## Written instruction
Return every line of the data below unchanged, leaving out the pictures.

## Supplied records

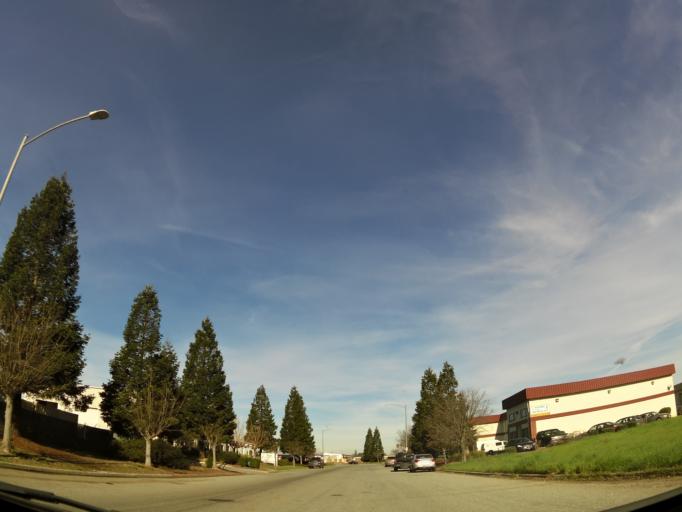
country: US
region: California
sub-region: Santa Clara County
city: Gilroy
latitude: 37.0255
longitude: -121.5745
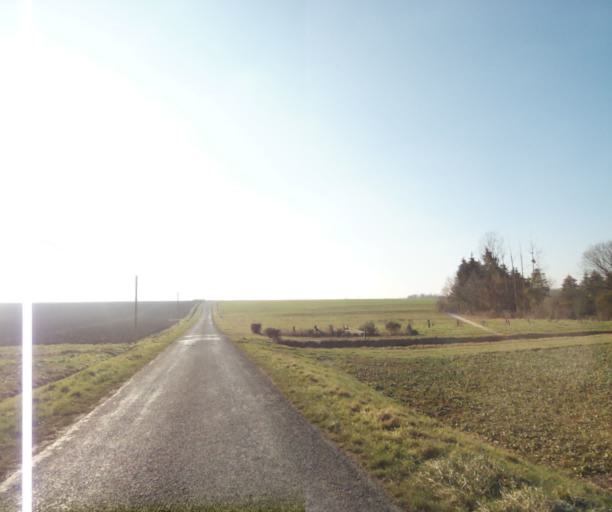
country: FR
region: Champagne-Ardenne
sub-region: Departement de la Haute-Marne
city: Bienville
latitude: 48.5349
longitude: 5.0117
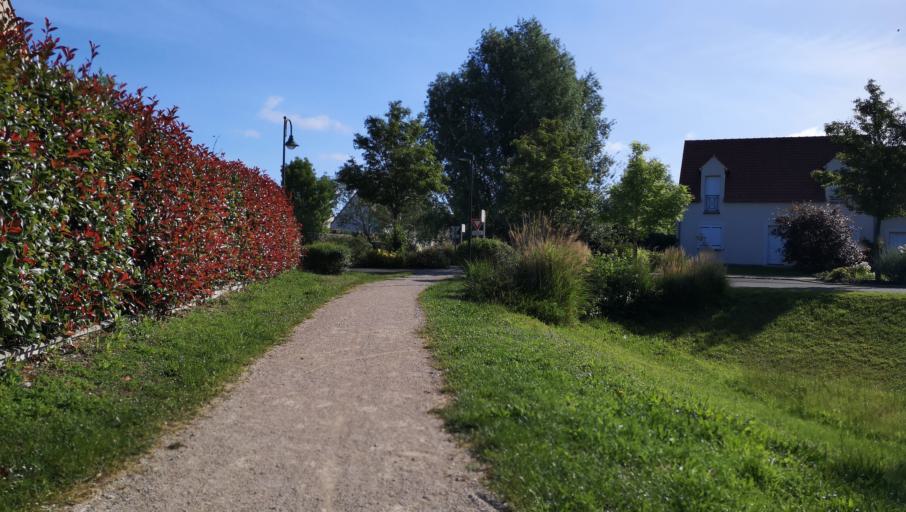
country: FR
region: Centre
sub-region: Departement du Loiret
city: Saint-Jean-de-Braye
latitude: 47.9185
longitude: 1.9736
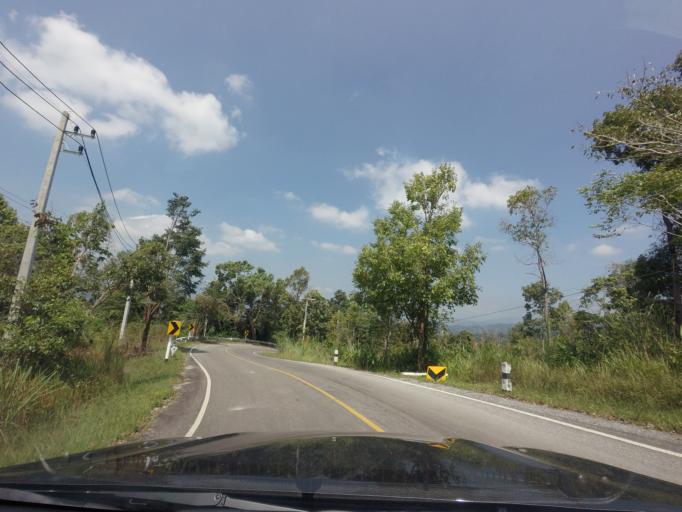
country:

## Complete output
country: US
region: California
sub-region: Santa Clara County
city: Gilroy
latitude: 37.0255
longitude: -121.5745
country: FR
region: Champagne-Ardenne
sub-region: Departement de la Haute-Marne
city: Bienville
latitude: 48.5349
longitude: 5.0117
country: FR
region: Centre
sub-region: Departement du Loiret
city: Saint-Jean-de-Braye
latitude: 47.9185
longitude: 1.9736
country:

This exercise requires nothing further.